MICHAEL SMITH speaks at this event on Saturday 19th March at 4pm.

Michael authored the best-selling books The Codebreakers of Bletchley Park and The Secrets of Station X — How the Bletchley Park Codebreakers Helped Win the War. He is also Historical Adviser to the Bletchley Park Trust.

Based on the research for his latest publication, The Debs of Bletchley Michael SmithPark and Other Stories, Michael will explain in detail the important roles of some of the 8,000 women who worked at Bletchley during the war.

In addition to his career as an author, Michael spent ten years in Intelligence Operations for the British Army, and was defence correspondent of the Daily Telegraph and then the Sunday Times. Today, he is a trustee of Bletchley Park and is Chair of the trust’s Historical Advisory Group.

His most recent book is The Secret Agent’s Bedside Reader, which contains passages from books and intelligence reports written by British intelligence officers or agents. It includes John le Carré introducing George Smiley; Ian Fleming in an intelligence memo written during the Second World War in which he fights to protect MI6 from being cut (thereby ensuring a home for his future protagonist James Bond); one of Somerset Maugham’s Ashenden stories; Kim Philby’s report back to Moscow Centre on a meeting with Roger Hollis, the future head of MI5 and allegedly also a Soviet agent; a passage from Graham Greene’s classic spy thriller The Human Factor; and other extracts. It was one of the Spectator Books of the Year 2014.
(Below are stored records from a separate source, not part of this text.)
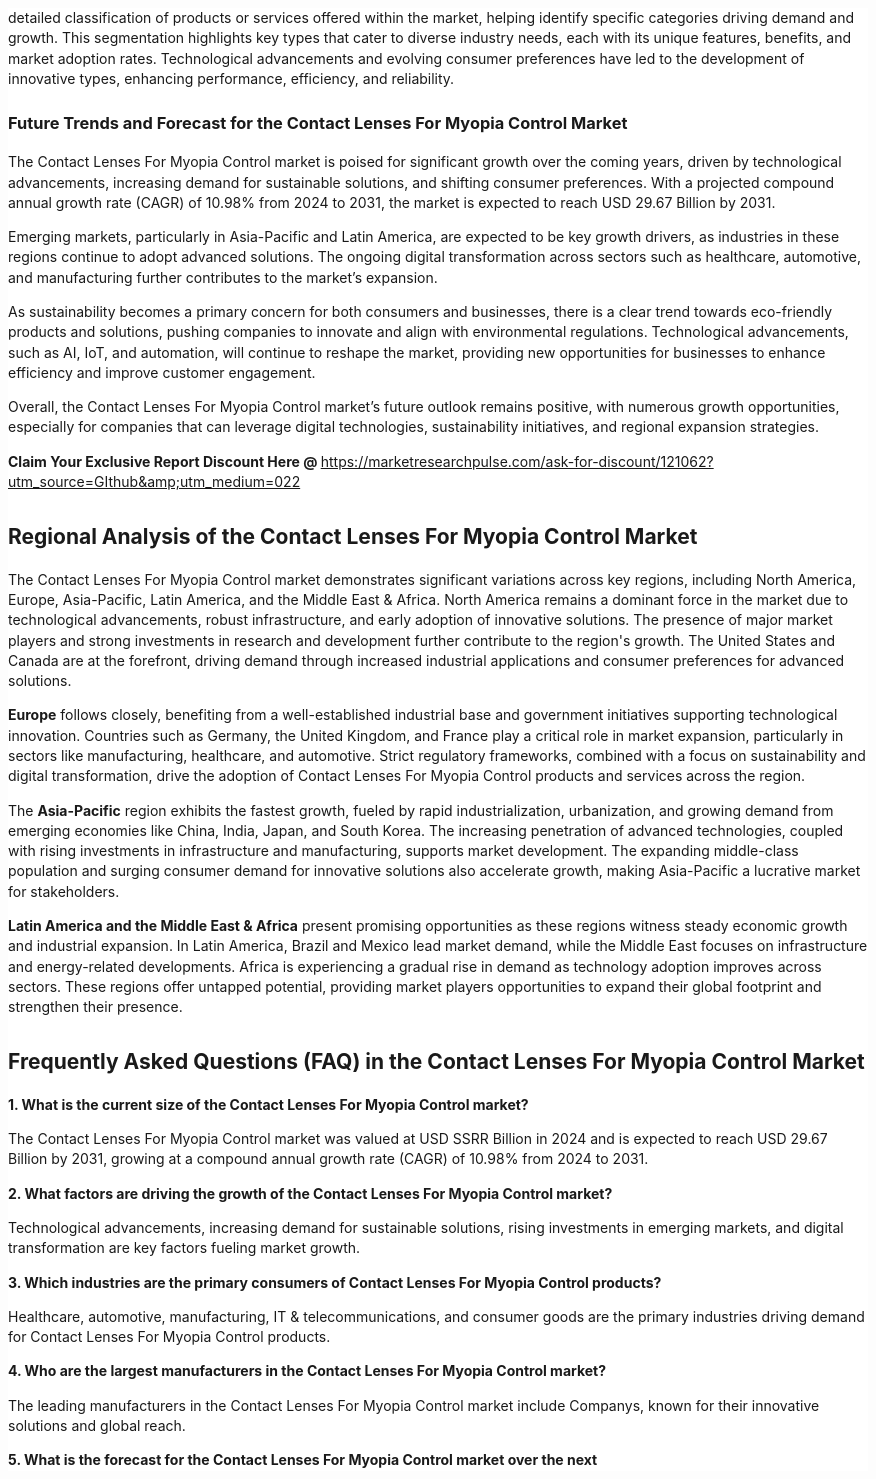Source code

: detailed classification of products or services offered within the market, helping identify specific categories driving demand and growth. This segmentation highlights key types that cater to diverse industry needs, each with its unique features, benefits, and market adoption rates. Technological advancements and evolving consumer preferences have led to the development of innovative types, enhancing performance, efficiency, and reliability.</p><h3>Future Trends and Forecast for the Contact Lenses For Myopia Control Market</h3><p>The Contact Lenses For Myopia Control market is poised for significant growth over the coming years, driven by technological advancements, increasing demand for sustainable solutions, and shifting consumer preferences. With a projected compound annual growth rate (CAGR) of 10.98% from 2024 to 2031, the market is expected to reach USD 29.67 Billion by 2031.</p><p>Emerging markets, particularly in Asia-Pacific and Latin America, are expected to be key growth drivers, as industries in these regions continue to adopt advanced solutions. The ongoing digital transformation across sectors such as healthcare, automotive, and manufacturing further contributes to the market&rsquo;s expansion.</p><p>As sustainability becomes a primary concern for both consumers and businesses, there is a clear trend towards eco-friendly products and solutions, pushing companies to innovate and align with environmental regulations. Technological advancements, such as AI, IoT, and automation, will continue to reshape the market, providing new opportunities for businesses to enhance efficiency and improve customer engagement.</p><p>Overall, the Contact Lenses For Myopia Control market&rsquo;s future outlook remains positive, with numerous growth opportunities, especially for companies that can leverage digital technologies, sustainability initiatives, and regional expansion strategies.</p><p><strong>Claim Your Exclusive Report Discount Here @ </strong><a href="https://marketresearchpulse.com/ask-for-discount/121062?utm_source=GIthub&amp;utm_medium=022">https://marketresearchpulse.com/ask-for-discount/121062?utm_source=GIthub&amp;utm_medium=022</a></p><h2><strong>Regional Analysis of the Contact Lenses For Myopia Control Market</strong></h2><p>The Contact Lenses For Myopia Control market demonstrates significant variations across key regions, including North America, Europe, Asia-Pacific, Latin America, and the Middle East &amp; Africa. North America remains a dominant force in the market due to technological advancements, robust infrastructure, and early adoption of innovative solutions. The presence of major market players and strong investments in research and development further contribute to the region's growth. The United States and Canada are at the forefront, driving demand through increased industrial applications and consumer preferences for advanced solutions.</p><p><strong>Europe</strong> follows closely, benefiting from a well-established industrial base and government initiatives supporting technological innovation. Countries such as Germany, the United Kingdom, and France play a critical role in market expansion, particularly in sectors like manufacturing, healthcare, and automotive. Strict regulatory frameworks, combined with a focus on sustainability and digital transformation, drive the adoption of Contact Lenses For Myopia Control products and services across the region.</p><p>The <strong>Asia-Pacific</strong> region exhibits the fastest growth, fueled by rapid industrialization, urbanization, and growing demand from emerging economies like China, India, Japan, and South Korea. The increasing penetration of advanced technologies, coupled with rising investments in infrastructure and manufacturing, supports market development. The expanding middle-class population and surging consumer demand for innovative solutions also accelerate growth, making Asia-Pacific a lucrative market for stakeholders.</p><p><strong>Latin America and the Middle East &amp; Africa</strong> present promising opportunities as these regions witness steady economic growth and industrial expansion. In Latin America, Brazil and Mexico lead market demand, while the Middle East focuses on infrastructure and energy-related developments. Africa is experiencing a gradual rise in demand as technology adoption improves across sectors. These regions offer untapped potential, providing market players opportunities to expand their global footprint and strengthen their presence.</p><h2><strong>Frequently Asked Questions (FAQ) in the Contact Lenses For Myopia Control Market</strong></h2><p><strong>1. What is the current size of the Contact Lenses For Myopia Control market?</strong></p><p>The Contact Lenses For Myopia Control market was valued at USD SSRR Billion in 2024 and is expected to reach USD 29.67 Billion by 2031, growing at a compound annual growth rate (CAGR) of 10.98% from 2024 to 2031.</p><p><strong>2. What factors are driving the growth of the Contact Lenses For Myopia Control market?</strong></p><p>Technological advancements, increasing demand for sustainable solutions, rising investments in emerging markets, and digital transformation are key factors fueling market growth.</p><p><strong>3. Which industries are the primary consumers of Contact Lenses For Myopia Control products?</strong></p><p>Healthcare, automotive, manufacturing, IT &amp; telecommunications, and consumer goods are the primary industries driving demand for Contact Lenses For Myopia Control products.</p><p><strong>4. Who are the largest manufacturers in the Contact Lenses For Myopia Control market?</strong></p><p>The leading manufacturers in the Contact Lenses For Myopia Control market include Companys, known for their innovative solutions and global reach.</p><p><strong>5. What is the forecast for the Contact Lenses For Myopia Control market over the next
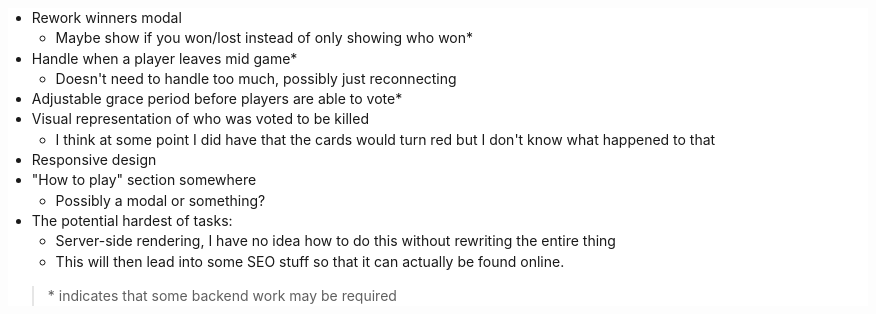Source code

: - Rework winners modal
	- Maybe show if you won/lost instead of only showing who won*
- Handle when a player leaves mid game*
	- Doesn't need to handle too much, possibly just reconnecting
- Adjustable grace period before players are able to vote*
- Visual representation of who was voted to be killed
	- I think at some point I did have that the cards would turn red but I don't know what happened to that
- Responsive design
- "How to play" section somewhere
	- Possibly a modal or something?
- The potential hardest of tasks:
	- Server-side rendering, I have no idea how to do this without rewriting the entire thing
	- This will then lead into some SEO stuff so that it can actually be found online.

>\* indicates that some backend work may be required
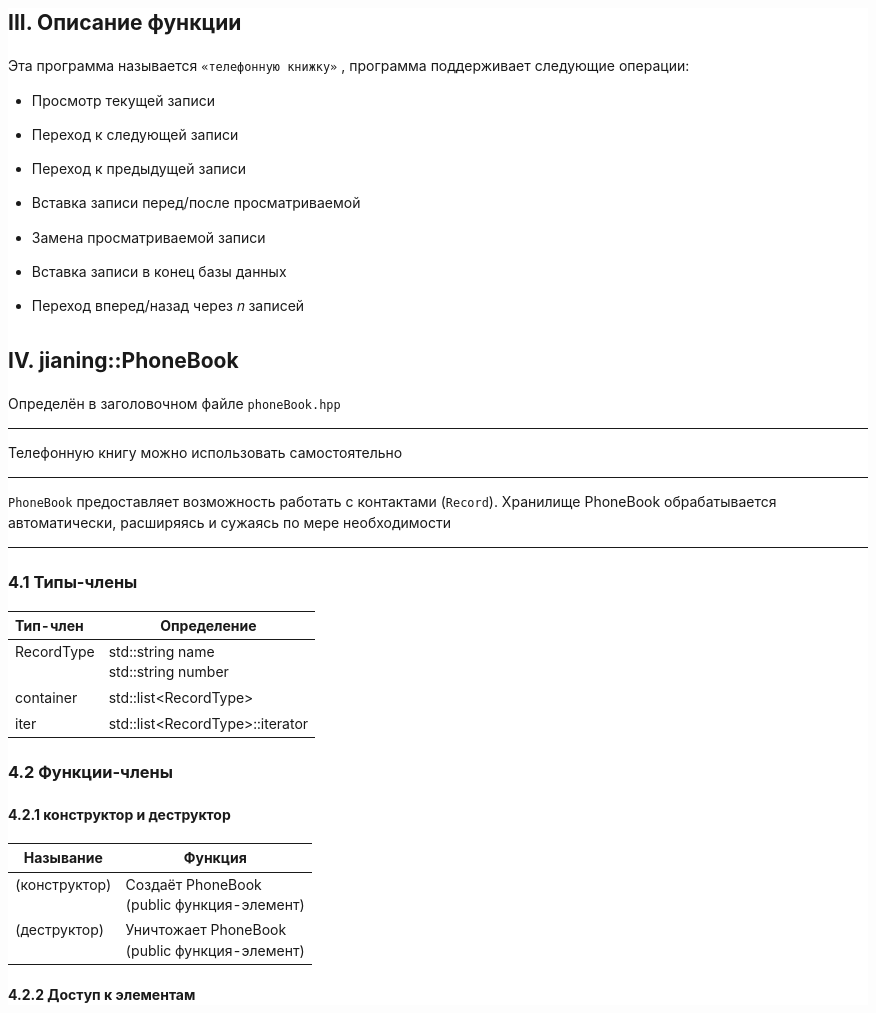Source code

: 

## III. Описание функции

Эта программа называется `«телефонную книжку»` , программа поддерживает следующие операции:

- Просмотр текущей записи

- Переход к следующей записи

- Переход к предыдущей записи

- Вставка записи перед/после просматриваемой

- Замена просматриваемой записи

- Вставка записи в конец базы данных

- Переход вперед/назад через 𝑛 записей


## IV. jianing::PhoneBook

Определён в заголовочном файле `phoneBook.hpp`

---

Телефонную книгу можно использовать самостоятельно

---

`PhoneBook` предоставляет возможность работать с контактами (`Record`). Хранилище PhoneBook обрабатывается автоматически, расширяясь и сужаясь по мере необходимости

---

### 4.1 Типы-члены

| **Тип-член** | **Определение**                         |
| :----------- | --------------------------------------- |
| RecordType   | std::string name <br>std::string number |
| container    | std::list\<RecordType>                  |
| iter         | std::list\<RecordType>::iterator        |

### 4.2 Функции-члены

#### 4.2.1 конструктор и деструктор

| Называние     | Функция                                          |
| ------------- | ------------------------------------------------ |
| (конструктор) | Создаёт PhoneBook<br>(public функция-элемент)    |
| (деструктор)  | Уничтожает PhoneBook<br>(public функция-элемент) |

#### 4.2.2 Доступ к элементам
Michael has kindly supplied details of several of his other books, including what GCHQ today calls the “definitive” account of Bletchley Park in World War II

The Secrets of Station X (Biteback, 2011)
This is the only complete narrative account of Bletchley Park describing what happened there, both in terms of codes and ciphers broken and the way people lived, and explaining what impact Bletchley Park had on the war. It is the book recommended by GCHQ’s internal historian to GCHQ staff interested in the book and has been described by the current Chief Executive of Bletchley Park as the definitive account.
The Emperor’s Codes: The Breaking of Japan’s Secret Ciphers (Biteback 2010)
As the title suggests, this is about breaking the Japanese codes and ciphers and includes quotes from the very many people who worked on these at Bletchley Park, including Betty Webb MBE who will be at the festival.
The Bletchley Park Codebreakers [Edited with Ralph Erskine](Biteback 2011)
This is a more detailed book. It is a collection of essays by Bletchley codebreakers and historians on various aspects of Bletchley Park. Louis Kruh, editor of Cryptologia, described it as ‘Absolutely the best book ever written about codebreaking at Bletchley Park.’
Bletchley Park: The Codebreakers of Station X (Shire, 2013)
A typical Shire Library style book of words and pictures. It is the simplest, easy-to-read and digest description of everything that went on at Bletchley Park.
Britain’s Secret War 1939-45 (Andre Deutsch, 2011)
This is a much more popular style of book which is split into two-page spreads description of all British intelligence operations during the war and splits the Bletchley Park contribution into its main component parts, eg: the Battle of the Atlantic; the war in North Africa; D-Day; the War in the Far East, etc. It also includes facsimiles of actual documents from Bletchley Park, including important decoded messages.
The Secret Agent’s Bedside Reader: A Compendium of Spy Writing (Biteback, 2014)
This is a collection of extracts from some of the best books on intelligence, including one from The Bletchley Park Codebreakers on Bletchley Park’s contribution to the D-Day deception.